Visiting an art gallery can be motivated by many reasons; sometimes multiple reasons simultaneously. The psychological phenomenon of “mirroring” or empathy seems to be part of the experience, though, as one clicks through an online gallery, or wanders from room to room to gaze at some pieces but glimpse other ones in passing, without looking at the label or encroaching on the frame and surface to immerse oneself in the place and time of composition. The experience of mirroring is a kind of sympathetic resonance or a recognition that there is something in the scene that touches one’s own interior; something of a similar or related kind. So a piece of particular beauty that speaks to one person may not speak to a different person in the same way, or to the same degree. This limbic system of emotional response works slightly differently among people, but it does seem to explain why a person is attracted to certain art and not to other pieces.
Now in the age of digital photos and cellphone snapshots, it is possible to visit gallery, museum, historical site, or series of famous tour sights to see and collect photos to document one’s experience of having seen particular points of interest that spark a feeling of significance or a recognition of personal insight and meaning. The lens frames and focuses the eye. It becomes a tool to interact with the scene and to communicate that moment of meaning to others, meanwhile overlooking other parts of the context and focusing only on the bit that seems important at the time.

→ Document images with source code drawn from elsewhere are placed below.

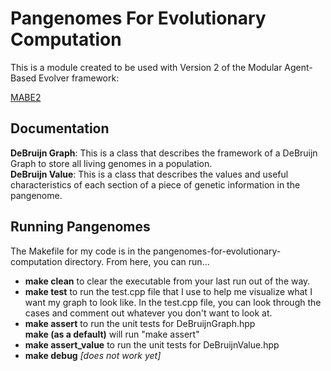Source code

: # Pangenomes For Evolutionary Computation

This is a module created to be used with Version 2 of the Modular Agent-Based Evolver framework:

[MABE2](https://github.com/mercere99/MABE2.git)

## Documentation

**DeBruijn Graph**: This is a class that describes the framework of a DeBruijn Graph to store all living genomes in a population.  
**DeBruijn Value**: This is a class that describes the values and useful characteristics of each section of a piece of genetic information in the pangenome.

## Running Pangenomes
The Makefile for my code is in the pangenomes-for-evolutionary-computation directory. From here, you can run...  
- **make clean** to clear the executable from your last run out of the way.  
- **make test** to run the test.cpp file that I use to help me visualize what I want my graph to look like. In the test.cpp file, you can look through the cases and comment out whatever you don't want to look at.  
- **make assert** to run the unit tests for DeBruijnGraph.hpp  
**make (as a default)** will run "make assert"  
- **make assert_value** to run the unit tests for DeBruijnValue.hpp  
- **make debug** *[does not work yet]*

Some may snap a memento to share on social media on the spot to say, “I was here & this was a delicious moment.” Others may go through the day and week snapping away, but feel satisfied that they have added to their own cumulative stock of life experience, potentially able to review or show to others, but feeling no urgency to revisit the now captured moments. Perhaps only a few people will systematically look through the day’s shooting or longer period of picture-taking in order to discover the pattern: what subjects, what lighting, what composition, what intentions seem to recur in one’s snapshots? By regarding one’s camera(s) as the recordkeeper that extends one’s eye and awareness, much can be discovered about self and about the society one moves through.